-- DATA IN THIS EXERCISE --

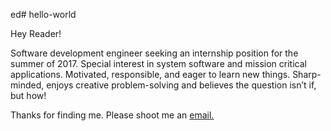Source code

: ed# hello-world

Hey Reader!

Software development engineer seeking an internship position for the summer of 2017. Special interest in system software and mission 
critical applications. Motivated, responsible, and eager to learn new things. Sharp-minded, enjoys creative problem-solving and believes 
the question isn’t if, but how!

Thanks for finding me.
Please shoot me an <a href="mailto:nathanrosshoffmann@gmail.com?subject=Summary_on_GitHub">email.</a>
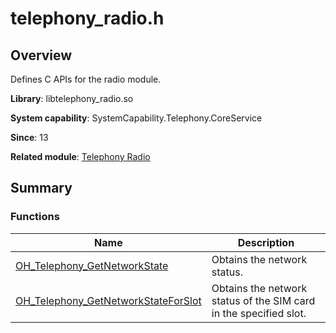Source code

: # telephony_radio.h


## Overview

Defines C APIs for the radio module.

**Library**: libtelephony_radio.so

**System capability**: SystemCapability.Telephony.CoreService

**Since**: 13

**Related module**: [Telephony Radio](ndk-apis-telephony-radio.md)


## Summary


### Functions

| Name| Description|
| -------- | -------- |
| [OH_Telephony_GetNetworkState](ndk-apis-telephony-radio.md#oh_telephony_getnetworkstate) | Obtains the network status.|
| [OH_Telephony_GetNetworkStateForSlot](ndk-apis-telephony-radio.md#oh_telephony_getnetworkstateforslot) | Obtains the network status of the SIM card in the specified slot.|
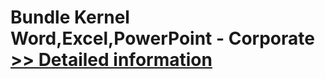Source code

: # Bundle Kernel Word,Excel,PowerPoint - Corporate<br />[>> Detailed information](https://secure.element5.com/esales/product.html?productid=300433776&affiliateid=200057808)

-- EXERCISE REQUIREMENTS --
Work through the data and report how many of its lines hold the word "network", giving only the figure.

-- EXPECTED ANSWER --
2